Abstract: In this paper we report data regarding the IgM Y7 cross-reactive idiotope (CRIo) obtained by analysis of: 1) its V-gene subgroup dependance, 2) the frequency of its expression on human monoclonal IgMs and IgM molecules from normal and pathological sera. Furthermore, comparison of epitopic repertoire and nature of binding of human monoclonal IgMs expressing Y7 CRIo was performed to confirm the natural antibody properties of these molecules. IgM isolated from sera of patient DJ (IgM DJ) which expresses the Y7 idiotope has been classified to VH3/VL2 subgroup. From ten IgMs tested only IgM from patient RD (IgM RD) has been shown to express Y7 idiotope.
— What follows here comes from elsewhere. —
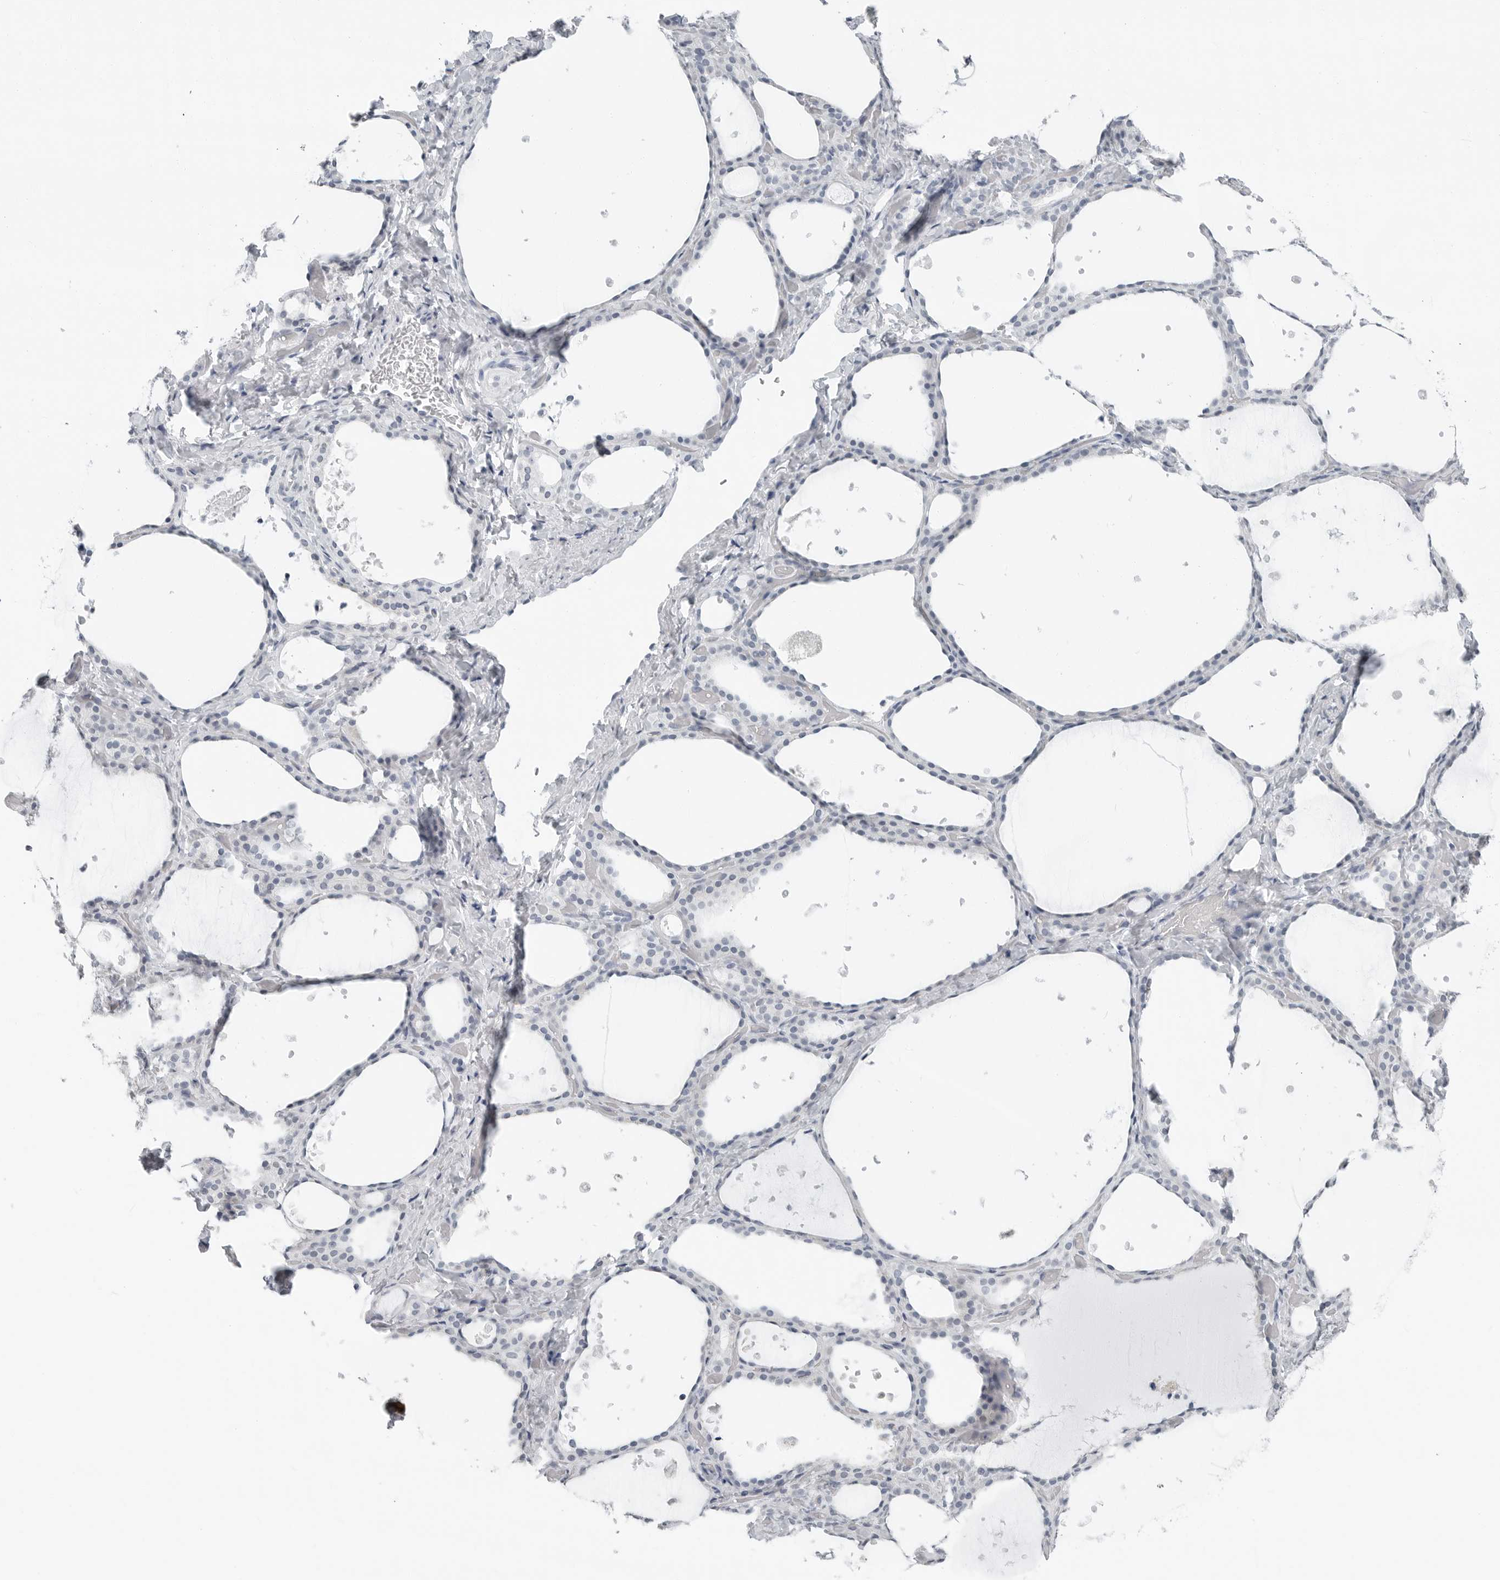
{"staining": {"intensity": "negative", "quantity": "none", "location": "none"}, "tissue": "thyroid gland", "cell_type": "Glandular cells", "image_type": "normal", "snomed": [{"axis": "morphology", "description": "Normal tissue, NOS"}, {"axis": "topography", "description": "Thyroid gland"}], "caption": "This is an IHC photomicrograph of normal human thyroid gland. There is no expression in glandular cells.", "gene": "XIRP1", "patient": {"sex": "female", "age": 44}}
Y7+ human IgMs bound to ssDNA, lactic acid bacteria, mouse laminin, porcine thyroglobulin and mouse IgG. Higher percentage of the expression of Y7 CRIo was detected in the sera of patients suffering from autoimmune diseases such as lupus, rheumatoid arthritis and psoriasis vulgaris as well as in patients suffering from chronic infections of the lower urinary tract. Antigen binding repertoire and properties of Y7+ monoclonal IgM, frequency of Y7 expression on monoclonal IgMs and its concentration in normal and pathological sera indicate the important biological role of this CRIo within the immune system.